» **Exercise prompt**
Set down, without alteration, the lines from the one that contains "(1023, 758) none -> [346,1080,352,1091] ;" through the final line of the material below.

■ ■ ■ ■ ■

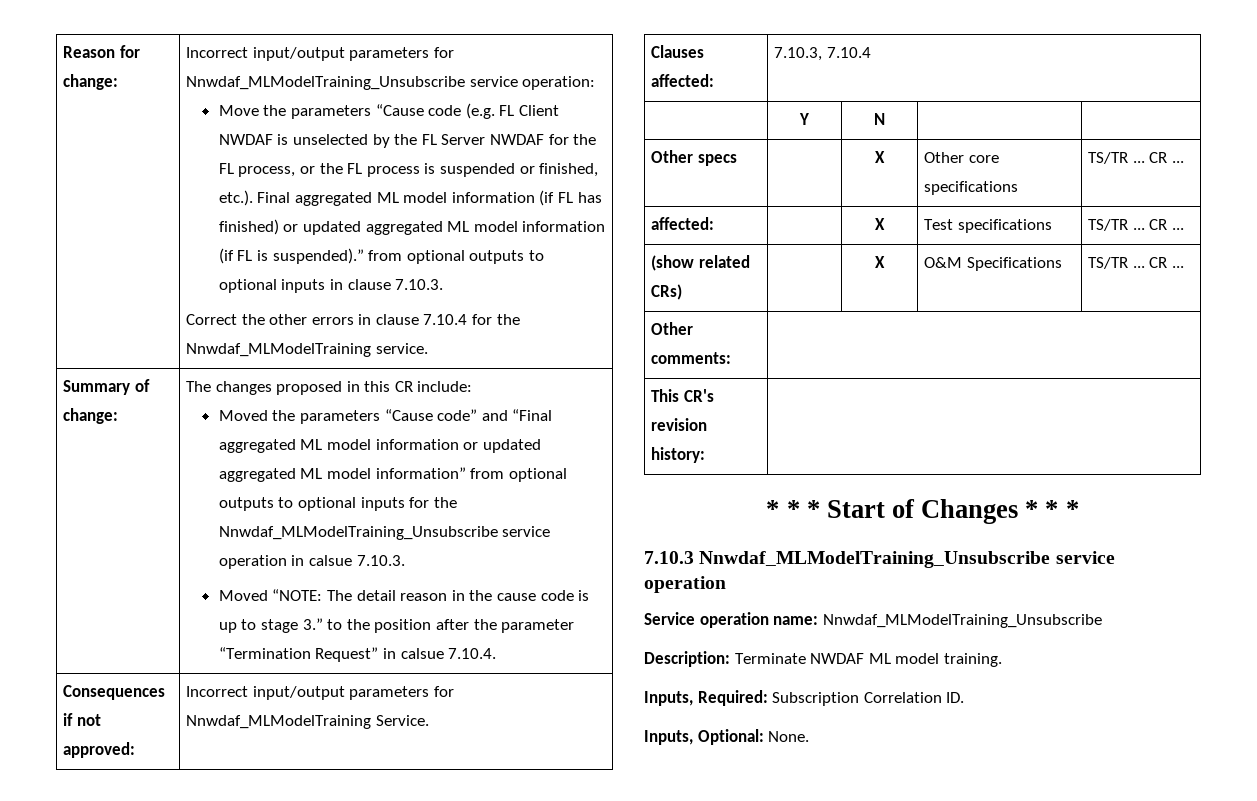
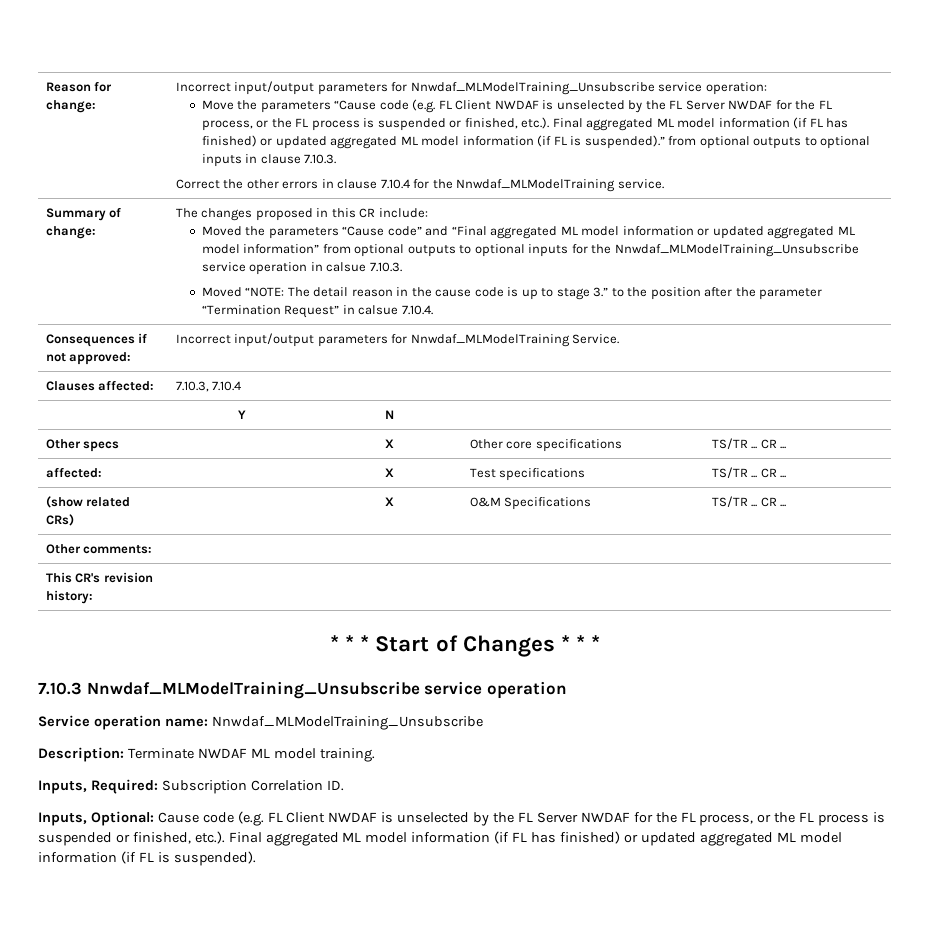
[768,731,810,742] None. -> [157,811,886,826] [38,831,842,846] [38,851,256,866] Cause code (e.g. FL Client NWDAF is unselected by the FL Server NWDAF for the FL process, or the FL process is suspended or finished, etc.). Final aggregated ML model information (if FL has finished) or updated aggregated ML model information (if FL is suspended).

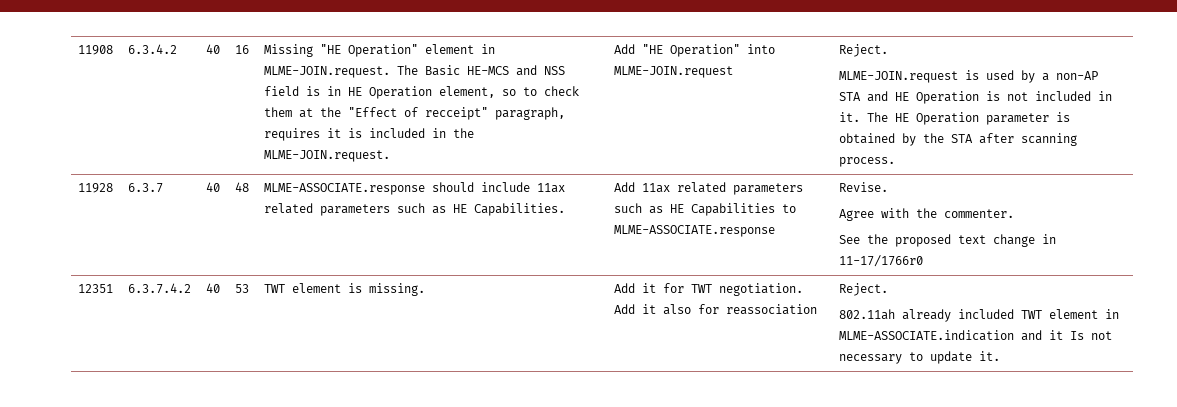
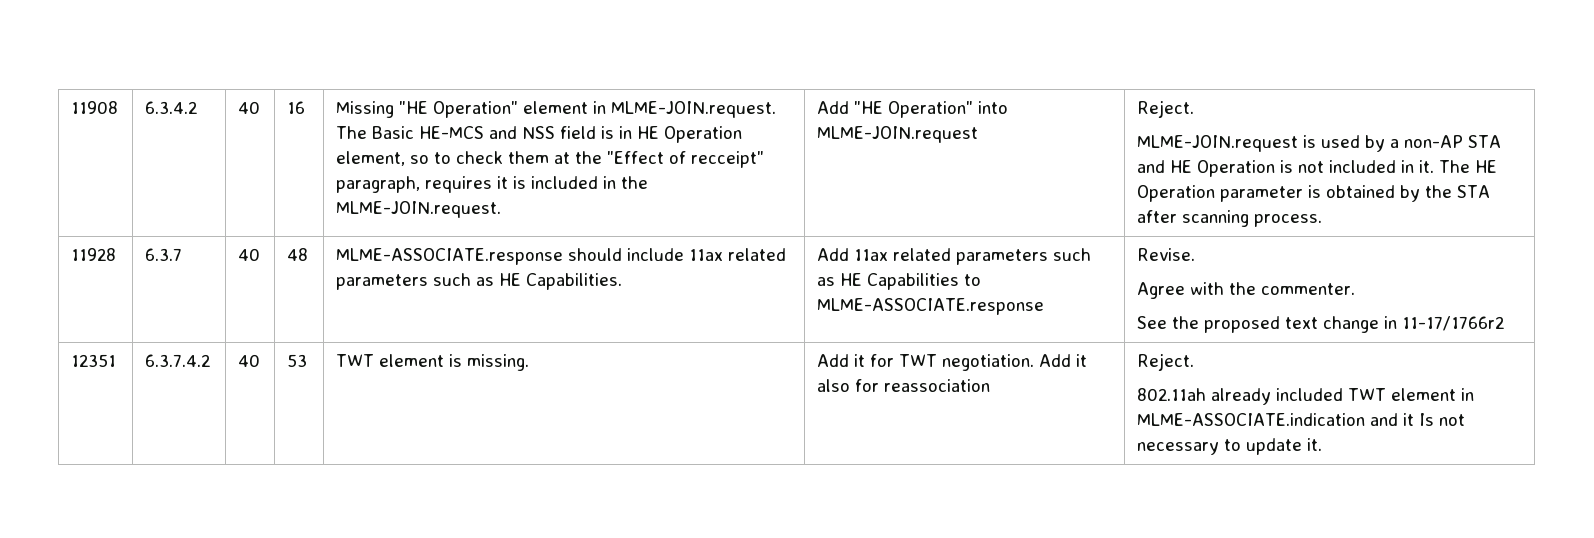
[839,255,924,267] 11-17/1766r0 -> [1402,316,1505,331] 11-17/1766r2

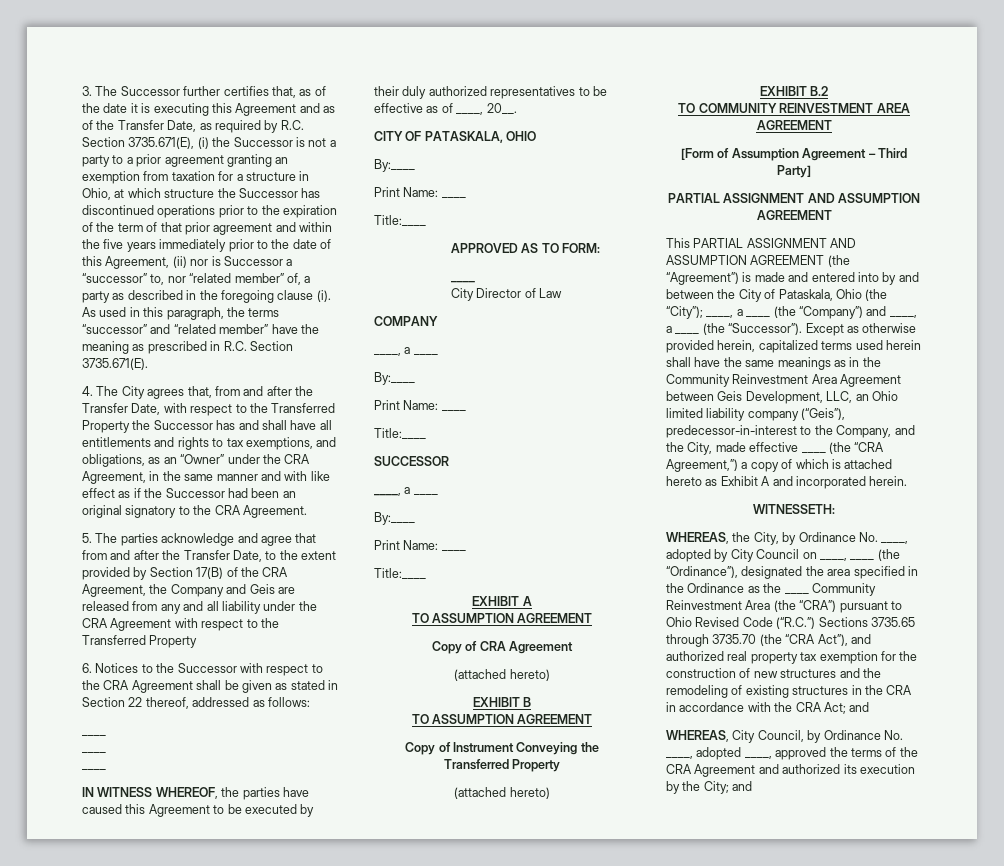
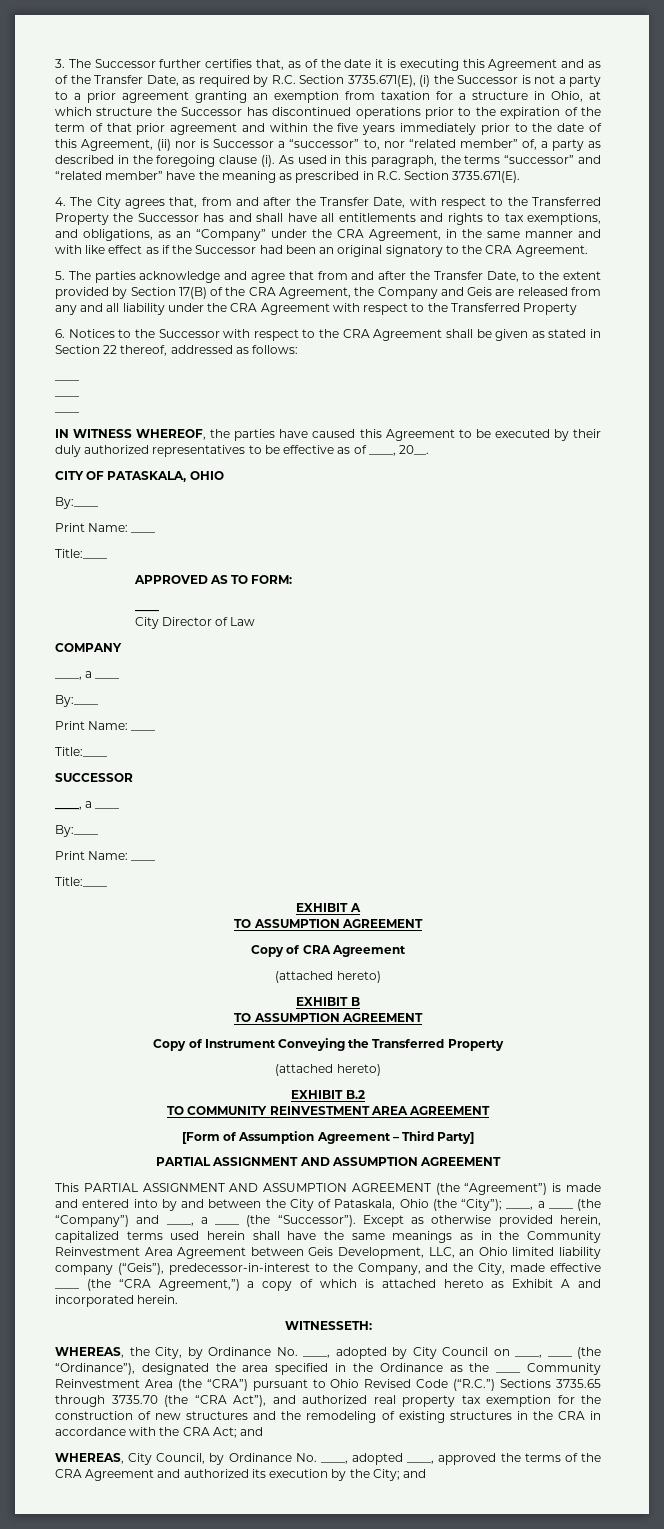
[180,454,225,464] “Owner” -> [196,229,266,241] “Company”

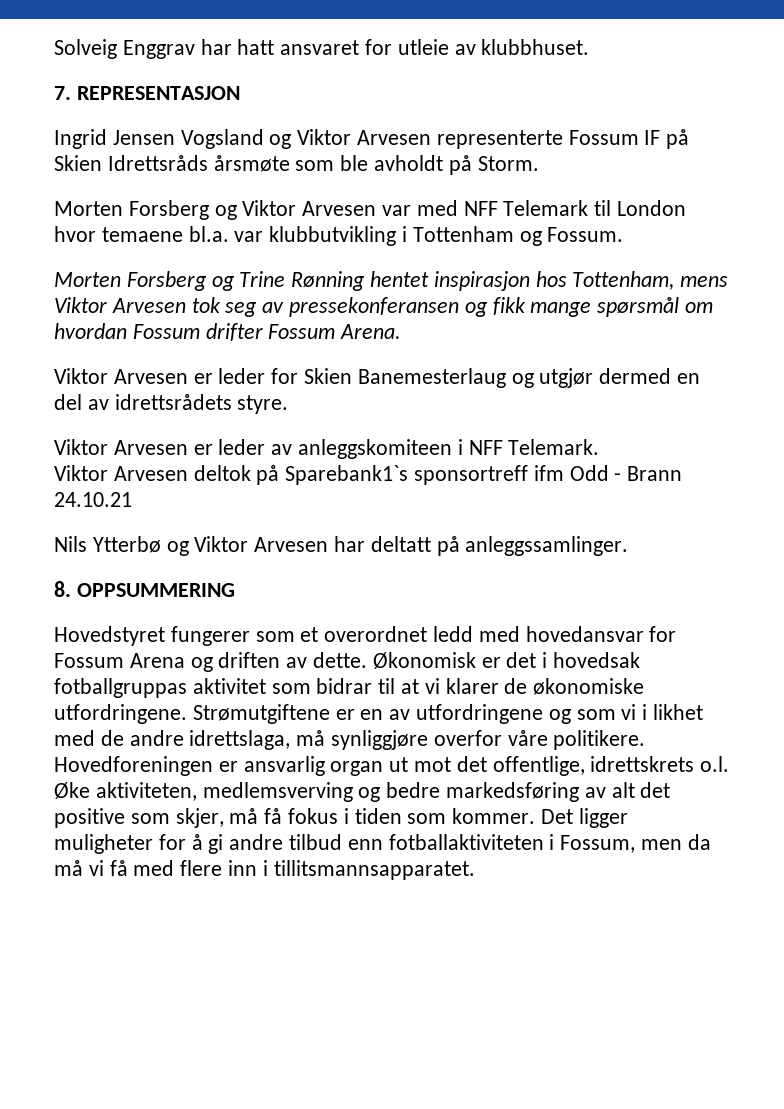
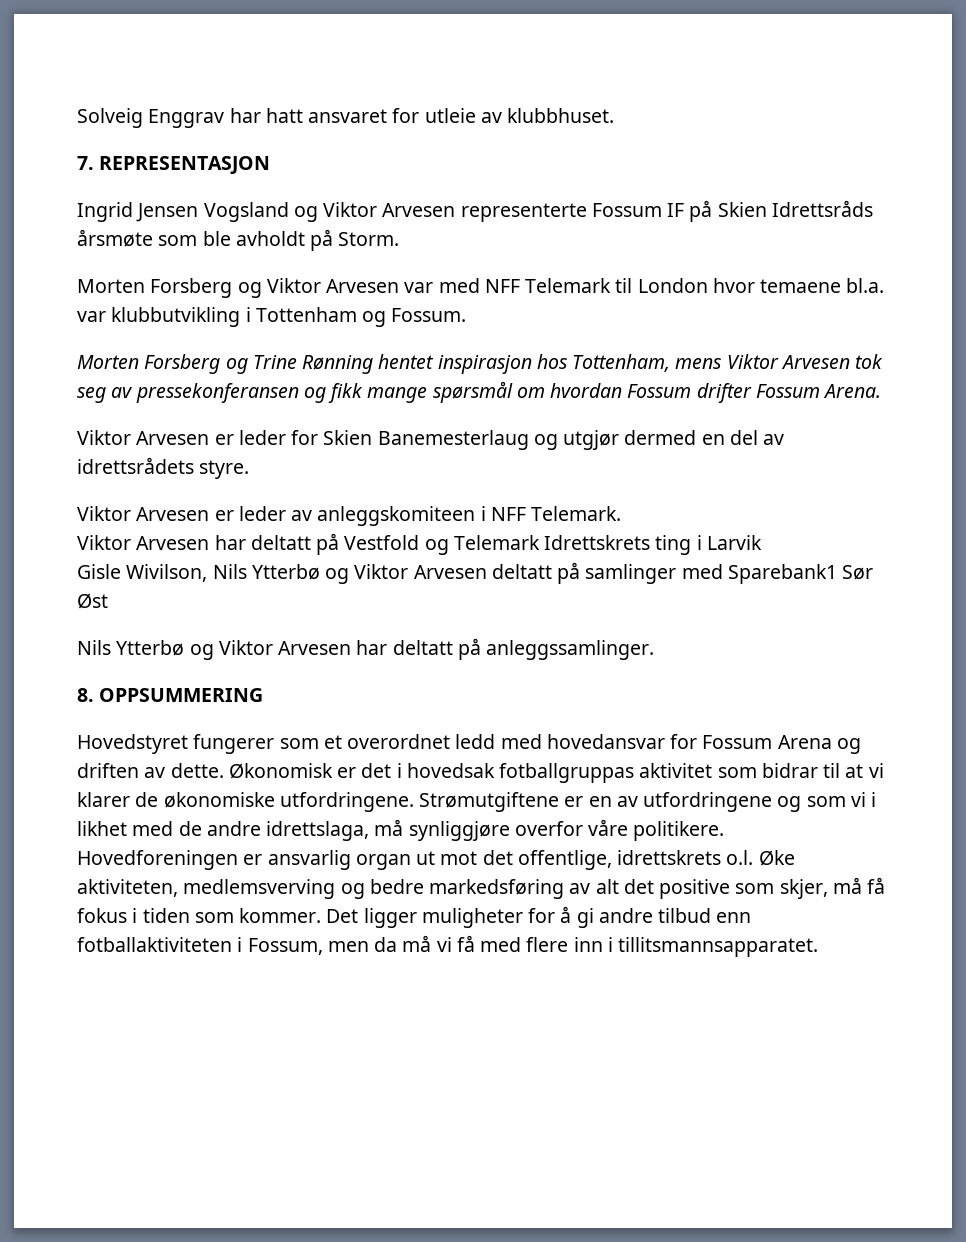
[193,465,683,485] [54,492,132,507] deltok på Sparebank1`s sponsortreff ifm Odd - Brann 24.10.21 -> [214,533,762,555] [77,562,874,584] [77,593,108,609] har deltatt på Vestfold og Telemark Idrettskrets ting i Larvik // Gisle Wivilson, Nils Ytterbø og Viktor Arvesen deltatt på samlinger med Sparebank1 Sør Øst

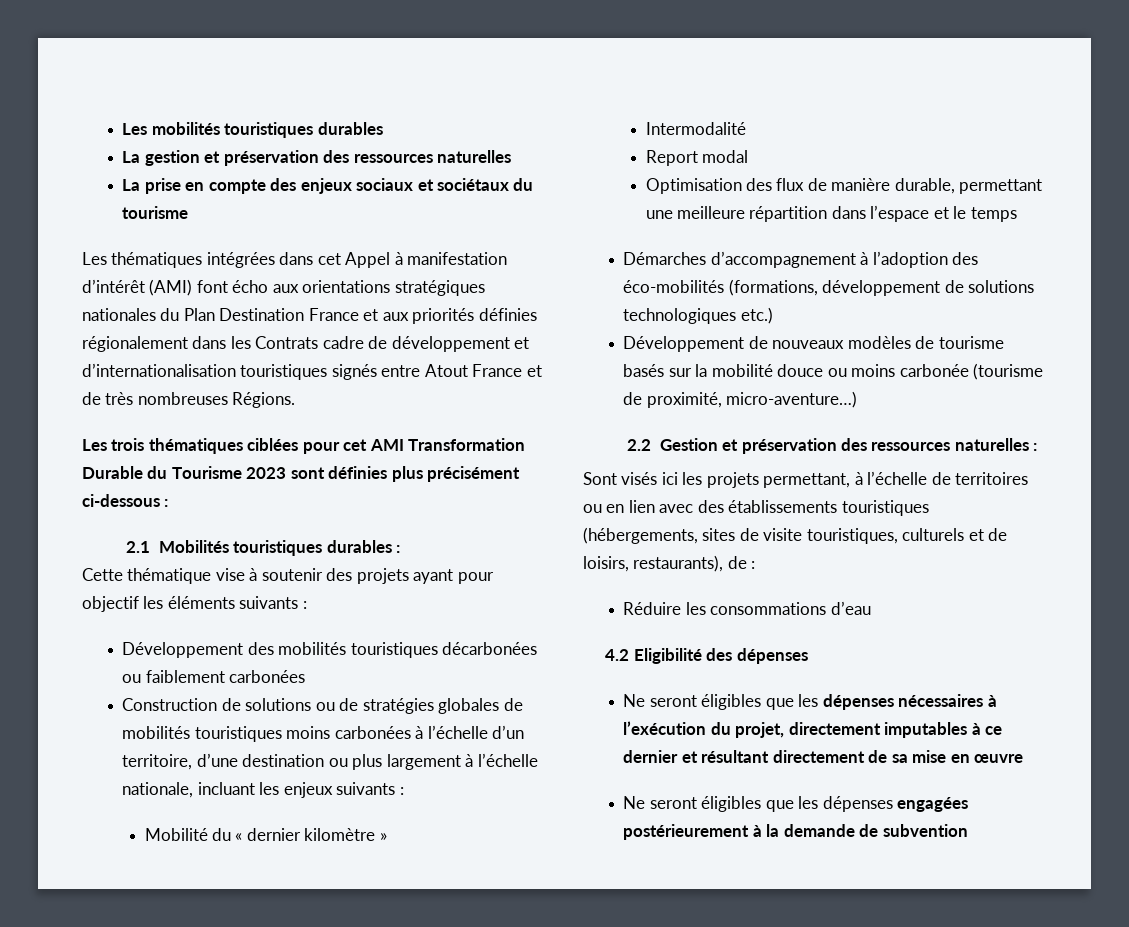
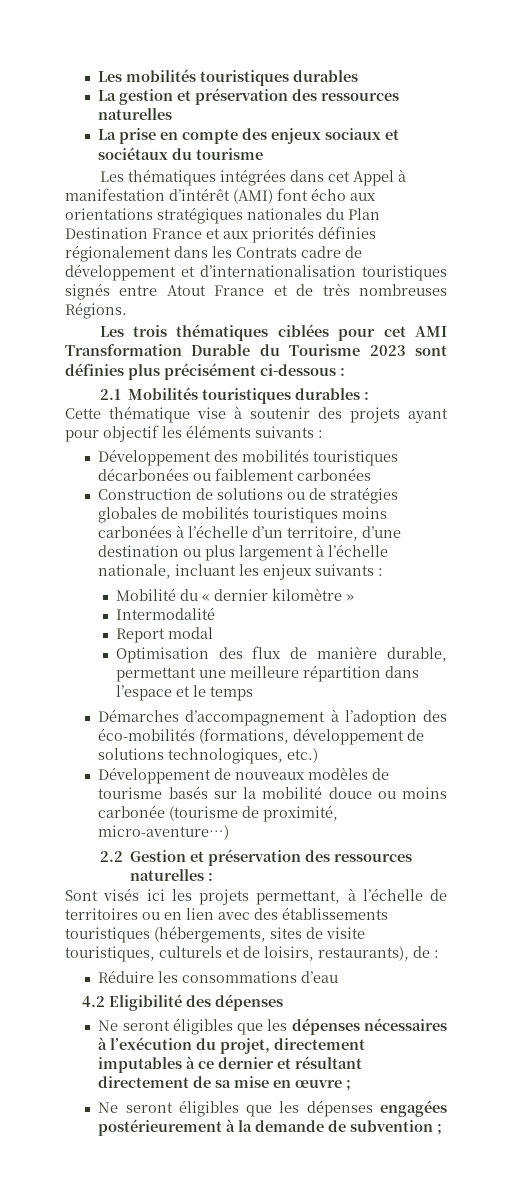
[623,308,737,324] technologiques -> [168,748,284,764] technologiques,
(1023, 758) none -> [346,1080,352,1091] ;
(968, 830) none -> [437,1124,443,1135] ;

■ ■ ■ ■ ■

» **Exercise output**
(1023, 758) none -> [346,1080,352,1091] ;
(968, 830) none -> [437,1124,443,1135] ;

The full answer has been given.